At mid-life many citizens begin to analyze their life and often discover a need to reconstitute their purpose. Some of the advantageous of this self-learning experience is that it is virtually free, undeterred by age, not a zero sum game, surprising, exciting and makes each discovery a new eureka moment. The self-learning experience I am suggesting is similar to any other hobby one might undertake; interest will ebb and flow. In my case this was a hobby that I continually came back to after other hobbies lost appeal.

I suggest for your consideration that if we “Get a life—Get an intellectual life” we very well might gain substantially in self-worth and, perhaps, community-worth.

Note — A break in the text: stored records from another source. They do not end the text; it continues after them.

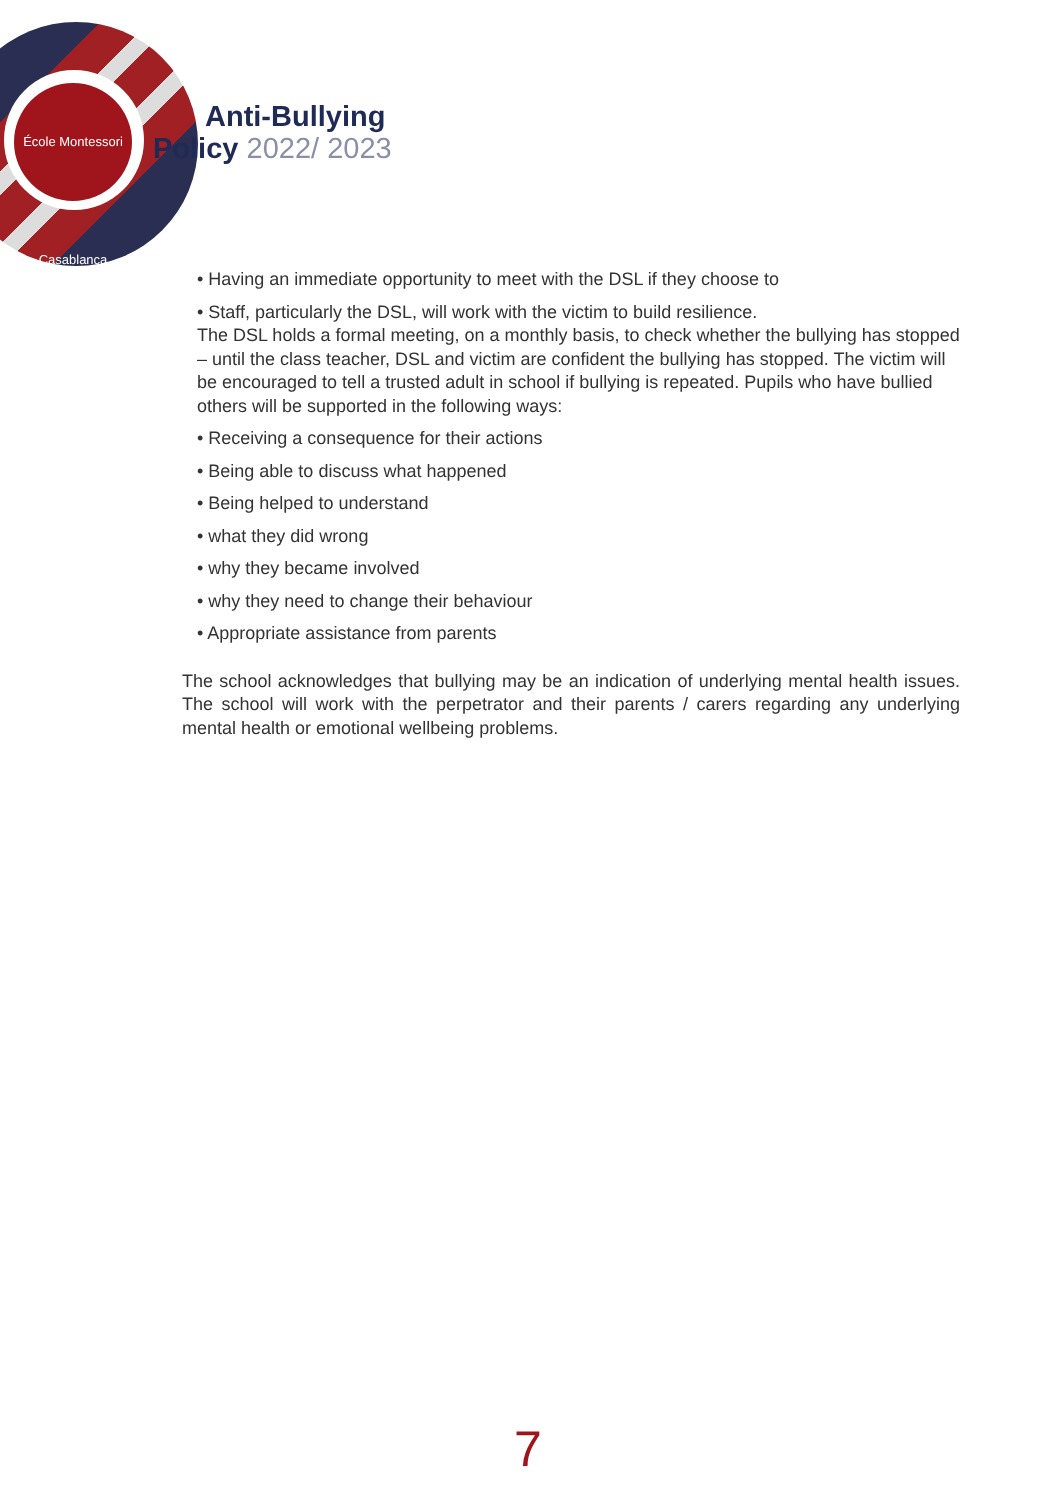École Montessori Casablanca
Anti-Bullying
Policy 2022/ 2023
• Having an immediate opportunity to meet with the DSL if they choose to
• Staff, particularly the DSL, will work with the victim to build resilience.
The DSL holds a formal meeting, on a monthly basis, to check whether the bullying has stopped – until the class teacher, DSL and victim are confident the bullying has stopped. The victim will be encouraged to tell a trusted adult in school if bullying is repeated. Pupils who have bullied others will be supported in the following ways:
• Receiving a consequence for their actions
• Being able to discuss what happened
• Being helped to understand
• what they did wrong
• why they became involved
• why they need to change their behaviour
• Appropriate assistance from parents
The school acknowledges that bullying may be an indication of underlying mental health issues. The school will work with the perpetrator and their parents / carers regarding any underlying mental health or emotional wellbeing problems.
7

As a popular saying goes ‘there is a season for all things’. We might consider that spring and summer are times for gathering knowledge, maximizing production and consumption, and increasing net-worth; while fall and winter are seasons for gathering understanding, creating wisdom and increasing self-worth.

I have been trying to encourage adults, who in general consider education as a matter only for young people, to give this idea of self-learning a try. It seems to be human nature to do a turtle (close the mind) when encountering a new and unorthodox idea. Generally we seem to need for an idea to face us many times before we can consider it seriously. A common method for brushing aside this idea is to think ‘I’ve been there and done that’, i.e. ‘I have read and been a self-learner all my life’.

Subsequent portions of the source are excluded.